O novo presidente da Comissão sobre Mortos e Desaparecidos Políticos, Marco Vinicius Pereira de Carvalho, é filiado ao PSL, partido de Bolsonaro, e assessor especial de Damares. Ele foi funcionário da prefeitura de Taió (SC).

A presidente substituída do colegiado, primeira na lista de trocas, havia criticado Bolsonaro na segunda-feira pelas declarações relacionadas a Santa Cruz. “Consideramos extremamente grave pela dor dos familiares, mas também pelo fato de ser um presidente da República de um país que vem assumindo essas mortes desde 1995, pelo menos”, afirmou Eugênia Gonzaga.

“Eu ainda não tinha visto. Eu já esperava desde a caminhada do silêncio.

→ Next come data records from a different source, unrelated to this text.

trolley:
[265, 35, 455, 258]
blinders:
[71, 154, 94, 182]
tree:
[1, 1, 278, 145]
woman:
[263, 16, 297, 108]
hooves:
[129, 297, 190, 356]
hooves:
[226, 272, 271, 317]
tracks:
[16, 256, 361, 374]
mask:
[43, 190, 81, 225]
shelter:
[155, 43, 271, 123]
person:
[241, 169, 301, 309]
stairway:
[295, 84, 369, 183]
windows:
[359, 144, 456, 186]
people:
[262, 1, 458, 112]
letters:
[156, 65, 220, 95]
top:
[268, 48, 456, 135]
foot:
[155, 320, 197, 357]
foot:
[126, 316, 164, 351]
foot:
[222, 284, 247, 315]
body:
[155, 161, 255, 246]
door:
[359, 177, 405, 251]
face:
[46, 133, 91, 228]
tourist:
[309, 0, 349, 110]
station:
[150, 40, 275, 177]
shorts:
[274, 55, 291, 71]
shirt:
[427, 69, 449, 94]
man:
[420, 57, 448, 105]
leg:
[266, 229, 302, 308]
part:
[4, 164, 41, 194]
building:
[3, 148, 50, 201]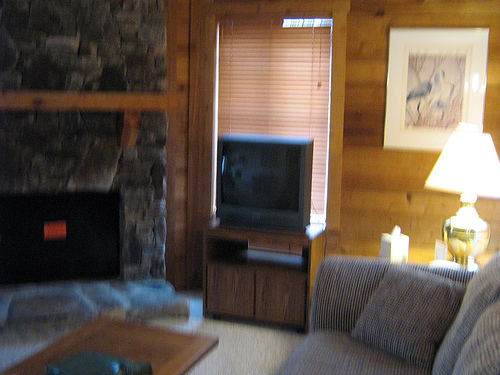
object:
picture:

Lamento muito também, mas ia acontecer mais cedo ou mais tarde”, declarou a presidente substituída da Comissão sobre Mortos e Desaparecidos Políticos.

Comissão criada em 1995

A Comissão sobre Mortos e Desaparecidos Políticos foi criada em 1995, durante o governo de Fernando Henrique Cardoso.

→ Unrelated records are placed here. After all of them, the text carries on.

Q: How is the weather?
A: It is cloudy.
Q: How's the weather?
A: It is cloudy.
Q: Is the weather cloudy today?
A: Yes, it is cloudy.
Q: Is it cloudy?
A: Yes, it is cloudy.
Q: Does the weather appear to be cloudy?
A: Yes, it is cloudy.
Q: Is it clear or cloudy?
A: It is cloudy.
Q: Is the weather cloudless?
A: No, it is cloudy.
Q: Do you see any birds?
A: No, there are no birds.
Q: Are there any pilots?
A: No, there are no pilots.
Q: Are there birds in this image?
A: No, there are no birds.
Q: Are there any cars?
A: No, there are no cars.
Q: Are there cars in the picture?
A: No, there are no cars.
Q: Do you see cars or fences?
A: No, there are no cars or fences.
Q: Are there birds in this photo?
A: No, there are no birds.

A lei nº 9.140 estabelece que o colegiado realizará o reconhecimento de desaparecidos por atividades políticas entre 1961 e 1979, período que engloba parte da ditadura militar até o ano em que foi promulgada a Lei da Anistia.

A legislação também estabelece que os sete membros da comissão devem ser de livre escolha do presidente da República, sendo que quatro deles devem ser escolhidos:

  • dentre os membros da Comissão de Direitos Humanos da Câmara dos Deputados
  • dentre as pessoas com vínculo com os familiares das pessoas referidas em lista divulgada pelo governo federal em 1995
  • dentre os membros do Ministério Público Federal
  • dentre os integrantes do Ministério da Defesa (este item se referia, inicialmente, a integrantes das Forças Armadas, o que foi alterado em lei de 2004)

Relembre o caso

  • Na segunda-feira (29), Bolsonaro disse que “um dia” contaria para o presidente da OAB como o pai havia morrido. “Ele não vai querer saber a verdade”, disse Bolsonaro.
  • Felipe Santa Cruz respondeu que acionaria o Supremo para que o presidente esclarecesse a fala. Santa Cruz afirmou, ainda, que Bolsonaro agiu como um “amigo do porão da ditadura”.
  • O presidente da OAB também disse, em carta de repúdio divulgada pela entidade, queBolsonaro demonstra “traços de caráter graves em um governante: a crueldade e a falta de empatia” e que todas as autoridades do país devem “obediência à Constituição Federal”.
  • Mais tarde, Bolsonaro afirmou que o pai do presidente da OAB foimorto pelo “grupo terrorista” Ação Popular do Rio de Janeiro, e não pelos militares.
  • O atestado de óbito de Fernando, incluído no último dia 24 no sistema da Comissão de Mortos e Desaparecidos, diz que ele foi morto pelo Estado brasileiro.
  • A presidente substuída da Comissão Especial sobre Mortos e Desaparecidos Políticos classificou a fala de Bolsonaro como “extremamente grave”.
  • O presidente da OAB entrou com interpelação no STF para que Bolsonaro conte o que diz saber sobre o pai dele.
  • O ministro do Supremo Luis Roberto Barroso, relator do caso na Corte, vai notificar Bolsonaro, que não é obrigado a responder as perguntas. Só depois que Felipe Santa Cruz decidirá se entra com uma ação por crime como injúria, calúnia ou difamação.